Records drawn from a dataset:
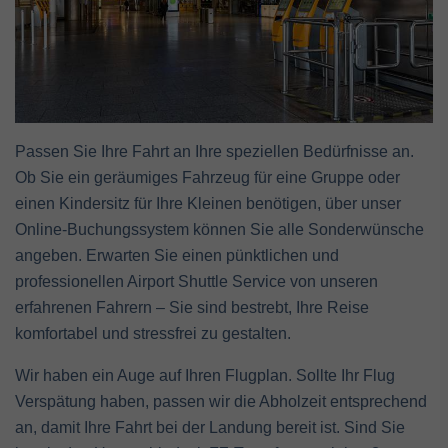
Passen Sie Ihre Fahrt an Ihre speziellen Bedürfnisse an.
Ob Sie ein geräumiges Fahrzeug für eine Gruppe oder
einen Kindersitz für Ihre Kleinen benötigen, über unser
Online-Buchungssystem können Sie alle Sonderwünsche
angeben. Erwarten Sie einen pünktlichen und
professionellen Airport Shuttle Service von unseren
erfahrenen Fahrern – Sie sind bestrebt, Ihre Reise
komfortabel und stressfrei zu gestalten.
Wir haben ein Auge auf Ihren Flugplan. Sollte Ihr Flug
Verspätung haben, passen wir die Abholzeit entsprechend
an, damit Ihre Fahrt bei der Landung bereit ist. Sind Sie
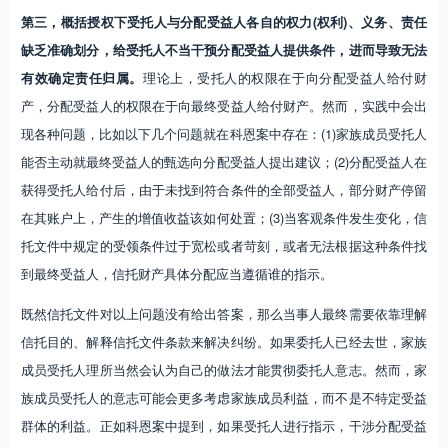
第三，概括授权下受托人与分配受益人各自的权力(权利)、义务、责任
缺乏准确划分，给受托人不当干预分配受益人提供条件，进而导致无法
有效确定责任归属。
理论上，受托人的权限在于向分配受益人给付财
产，分配受益人的权限在于向最终受益人给付财产。然而，实践中会出
现各种问题，比如以下几个问题就在科恩案中存在：(1)家族成员受托人
能否主动就最终受益人的甄选向分配受益人提出建议；(2)分配受益人在
获得受托人给付后，由于未找到符合条件的全部受益人，部分财产停留
在其账户上，产生的增值收益该如何处置；(3)当客观条件发生变化，信
托文件中规定的受领条件过于宽松或者苛刻，或者无法根据这种条件找
到最终受益人，信托财产具体分配应当遵循谁的指示。
既然信托文件对以上问题没有给出答案，那么当事人最终需要依靠理解
信托目的、解释信托文件条款来解决纠纷。如果委托人已经去世，家族
成员受托人理所当然会认为自己的做法才能贯彻委托人意志。然而，家
族成员受托人的意志可能会更多考虑家族成员利益，而不是不特定受益
群体的利益。正如科恩案中提到，如果受托人进行指示，干涉分配受益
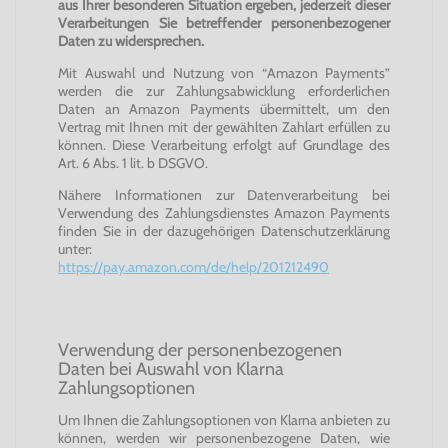
aus Ihrer besonderen Situation ergeben, jederzeit dieser
Verarbeitungen Sie betreffender personenbezogener
Daten zu widersprechen.
Mit Auswahl und Nutzung von “Amazon Payments”
werden die zur Zahlungsabwicklung erforderlichen
Daten an Amazon Payments übermittelt, um den
Vertrag mit Ihnen mit der gewählten Zahlart erfüllen zu
können. Diese Verarbeitung erfolgt auf Grundlage des
Art. 6 Abs. 1 lit. b DSGVO.
Nähere Informationen zur Datenverarbeitung bei
Verwendung des Zahlungsdienstes Amazon Payments
finden Sie in der dazugehörigen Datenschutzerklärung
unter:
https://pay.amazon.com/de/help/201212490
Verwendung der personenbezogenen
Daten bei Auswahl von Klarna
Zahlungsoptionen
Um Ihnen die Zahlungsoptionen von Klarna anbieten zu
können, werden wir personenbezogene Daten, wie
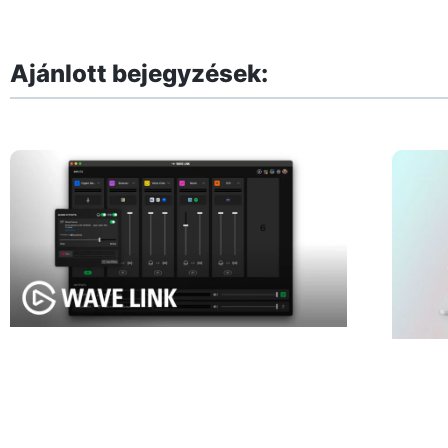
Ajánlott bejegyzések:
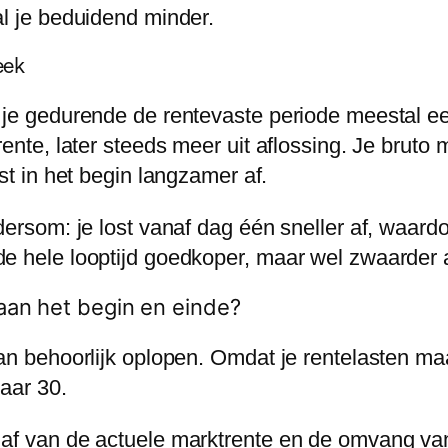
al je beduidend minder.
eek
 je gedurende de rentevaste periode meestal ee
ente, later steeds meer uit aflossing. Je bruto m
ost in het begin langzamer af.
dersom: je lost vanaf dag één sneller af, waardo
de hele looptijd goedkoper, maar wel zwaarder 
aan het begin en einde?
an behoorlijk oplopen. Omdat je rentelasten maan
jaar 30.
af van de actuele marktrente en de omvang van 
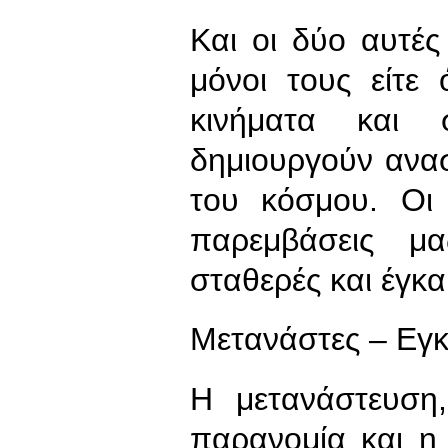
Και οι δύο αυτές
μόνοι τους είτε
κινήματα και 
δημιουργούν ανα
του κόσμου. Οι 
παρεμβάσεις μα
σταθερές και έγκα
Μετανάστες – Εγκ
Η μετανάστευση,
παρανομία και η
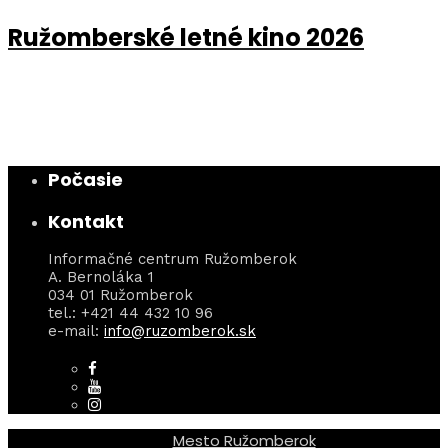
Ružomberské letné kino 2026
Počasie
Kontakt
Informačné centrum Ružomberok
A. Bernoláka 1
034 01 Ružomberok
tel.: +421 44 432 10 96
e-mail:
info@ruzomberok.sk
Mesto Ružomberok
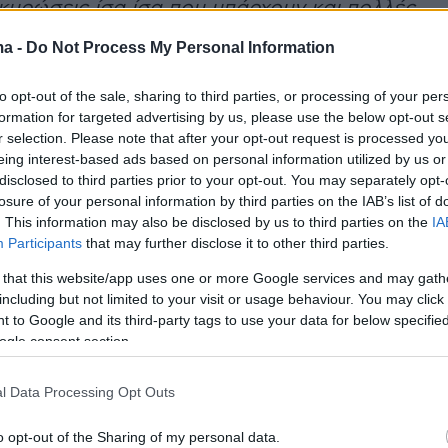
κυρώσεις ίσα ίσα που υπάρχουν και πολλές
Αυτές τις ημέρες οι λίγοι τουρίστες που
ma -
Do Not Process My Personal Information
 νησί, οι περισσότεροι έχουν φύγει
 σε ό,τι αφορά τα airbnb. Δεν μπορώ να
to opt-out of the sale, sharing to third parties, or processing of your per
τα ξενοδοχεία, στα airbnb βλέπουμε μια
formation for targeted advertising by us, please use the below opt-out s
r selection. Please note that after your opt-out request is processed y
 κρατήσεις»,
είπε χαρακτηριστικά ο κ. Χίου.
eing interest-based ads based on personal information utilized by us or
disclosed to third parties prior to your opt-out. You may separately opt-
losure of your personal information by third parties on the IAB’s list of
. This information may also be disclosed by us to third parties on the
IA
ια μίλησε στην εκπομπή ο πρόεδρος της
Participants
that may further disclose it to other third parties.
νοδόχων
Σαντορίνης, Αντώνης Παγώνης
 that this website/app uses one or more Google services and may gath
ς ότι μικροαλλαγές στις κρατήσεις έχουν
including but not limited to your visit or usage behaviour. You may click 
υάριο και Μάρτιο.
 to Google and its third-party tags to use your data for below specifi
ogle consent section.
er(eexbs1jkdkewvzn, v-d7nqzoa8g1tt)
l Data Processing Opt Outs
o opt-out of the Sharing of my personal data.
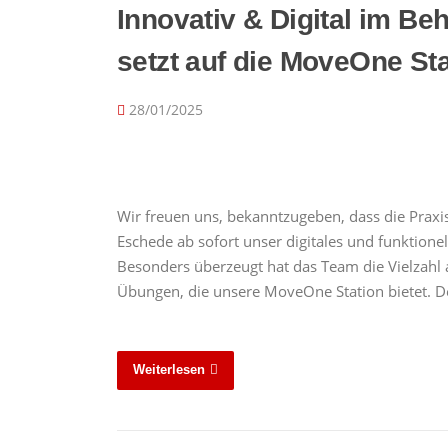
Innovativ & Digital im B
setzt auf die MoveOne Sta
28/01/2025
Wir freuen uns, bekanntzugeben, dass die Prax
Eschede ab sofort unser digitales und funktion
Besonders überzeugt hat das Team die Vielzahl 
Übungen, die unsere MoveOne Station bietet. 
Weiterlesen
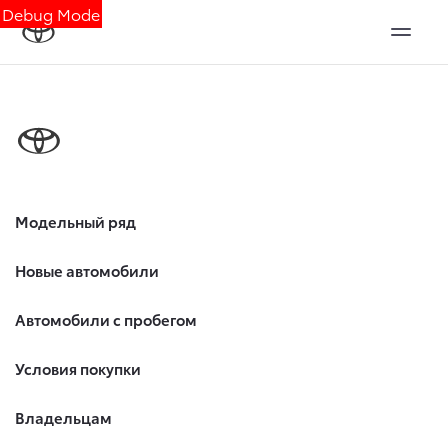
Debug Mode
Модельный ряд
Новые автомобили
Автомобили с пробегом
Условия покупки
Владельцам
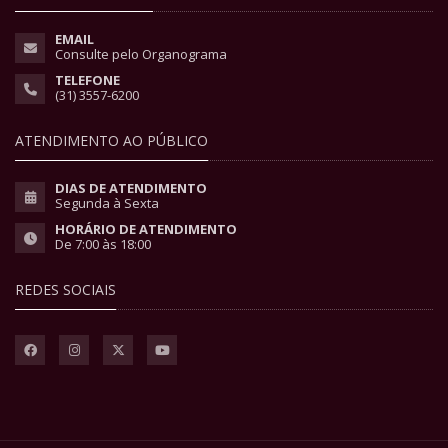
EMAIL
Consulte pelo Organograma
TELEFONE
(31) 3557-6200
ATENDIMENTO AO PÚBLICO
DIAS DE ATENDIMENTO
Segunda à Sexta
HORÁRIO DE ATENDIMENTO
De 7:00 às 18:00
REDES SOCIAIS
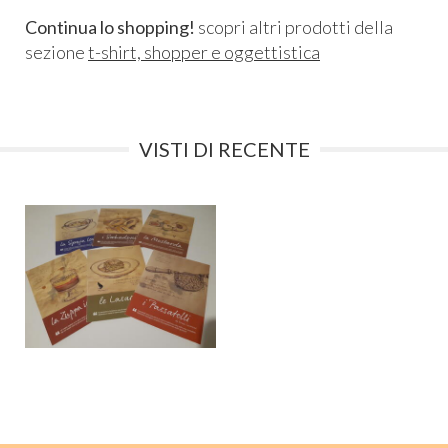
Continua lo shopping!
scopri altri prodotti della
sezione
t-shirt, shopper e oggettistica
VISTI DI RECENTE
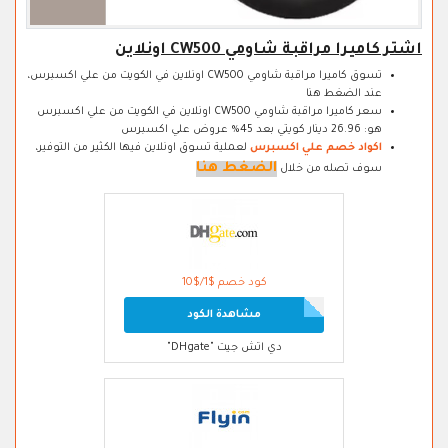
اشتر كاميرا مراقبة شاومي CW500 اونلاين
تسوق كاميرا مراقبة شاومي CW500 اونلاين في الكويت من علي اكسبرس،
عند الضغط هنا
سعر كاميرا مراقبة شاومي CW500 اونلاين في الكويت من علي اكسبرس
هو: 26.96 دينار كويتي بعد 45% عروض علي اكسبرس
اكواد خصم علي اكسبرس
لعملية تسوق اونلاين فيها الكثير من التوفير،
الضغط هنا
سوف تصله من خلال
كود خصم $1/$10
مشاهدة الكود
دي اتش جيت "DHgate"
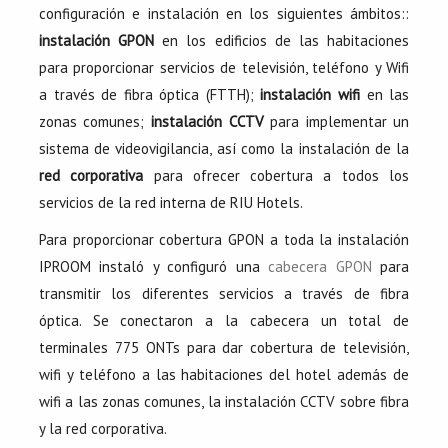
configuración e instalación en los siguientes ámbitos::
instalación GPON
en los edificios de las habitaciones
para proporcionar servicios de televisión, teléfono y Wifi
a través de fibra óptica (FTTH);
instalación wifi
en las
zonas comunes;
instalación CCTV
para implementar un
sistema de videovigilancia, así como la instalación de la
red corporativa
para ofrecer cobertura a todos los
servicios de la red interna de RIU Hotels.
Para proporcionar cobertura GPON a toda la instalación
IPROOM instaló y configuró una
cabecera GPON
para
transmitir los diferentes servicios a través de fibra
óptica. Se conectaron a la cabecera un total de
terminales 775 ONTs para dar cobertura de televisión,
wifi y teléfono a las habitaciones del hotel además de
wifi a las zonas comunes, la instalación CCTV sobre fibra
y la red corporativa.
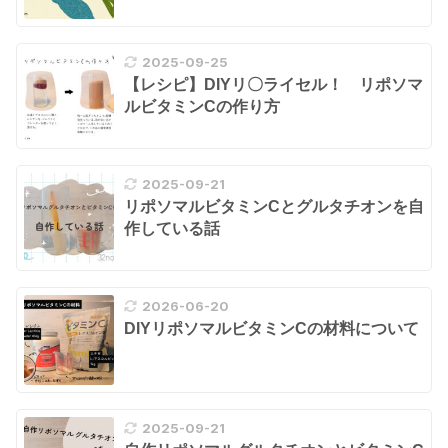
2025-09-25
【レシピ】DIYリ〇ライセル！ リポソマ
ルビタミンCの作り方
2025-09-21
リポソマルビタミンCとグルタチオンを自
作している話
2026-06-20
DIYリポソマルビタミンCの材料について
2025-09-21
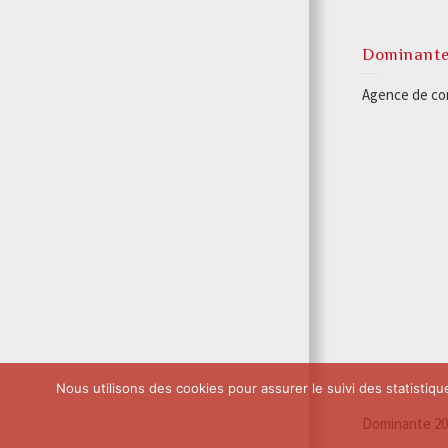
Dominant
Agence de com
Nous utilisons des cookies pour assurer le suivi des statistique
Dominante 201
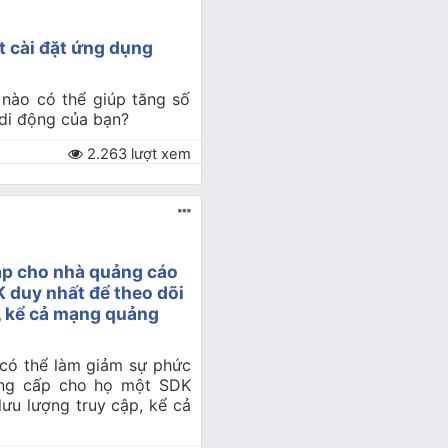
ợt cài đặt ứng dụng
 nào có thể giúp tăng số
 di động của bạn?
2.263 lượt xem
ạp cho nhà quảng cáo
 duy nhất để theo dõi
p, kể cả mạng quảng
 có thể làm giảm sự phức
ung cấp cho họ một SDK
lưu lượng truy cập, kể cả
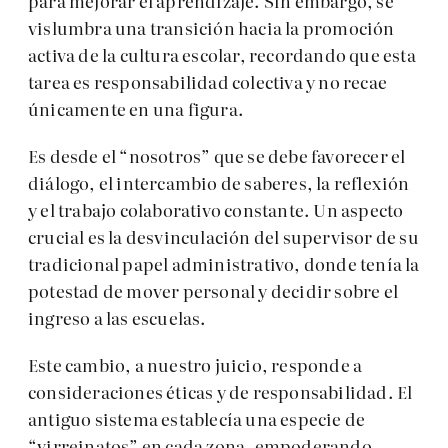
para mejorar el aprendizaje. Sin embargo, se
vislumbra una transición hacia la promoción
activa de la cultura escolar, recordando que esta
tarea es responsabilidad colectiva y no recae
únicamente en una figura.
Es desde el “nosotros” que se debe favorecer el
diálogo, el intercambio de saberes, la reflexión
y el trabajo colaborativo constante. Un aspecto
crucial es la desvinculación del supervisor de su
tradicional papel administrativo, donde tenía la
potestad de mover personal y decidir sobre el
ingreso a las escuelas.
Este cambio, a nuestro juicio, responde a
consideraciones éticas y de responsabilidad. El
antiguo sistema establecía una especie de
“virreinatos” en cada zona, empoderando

### Exercise aim
Write out, exactly and with no pictures, the lines of the data from the first through the line containing "理论上，受托人的权限在于向分配受益人给付财".

### Answer area
Passen Sie Ihre Fahrt an Ihre speziellen Bedürfnisse an.
Ob Sie ein geräumiges Fahrzeug für eine Gruppe oder
einen Kindersitz für Ihre Kleinen benötigen, über unser
Online-Buchungssystem können Sie alle Sonderwünsche
angeben. Erwarten Sie einen pünktlichen und
professionellen Airport Shuttle Service von unseren
erfahrenen Fahrern – Sie sind bestrebt, Ihre Reise
komfortabel und stressfrei zu gestalten.
Wir haben ein Auge auf Ihren Flugplan. Sollte Ihr Flug
Verspätung haben, passen wir die Abholzeit entsprechend
an, damit Ihre Fahrt bei der Landung bereit ist. Sind Sie
第三，概括授权下受托人与分配受益人各自的权力(权利)、义务、责任
缺乏准确划分，给受托人不当干预分配受益人提供条件，进而导致无法
有效确定责任归属。
理论上，受托人的权限在于向分配受益人给付财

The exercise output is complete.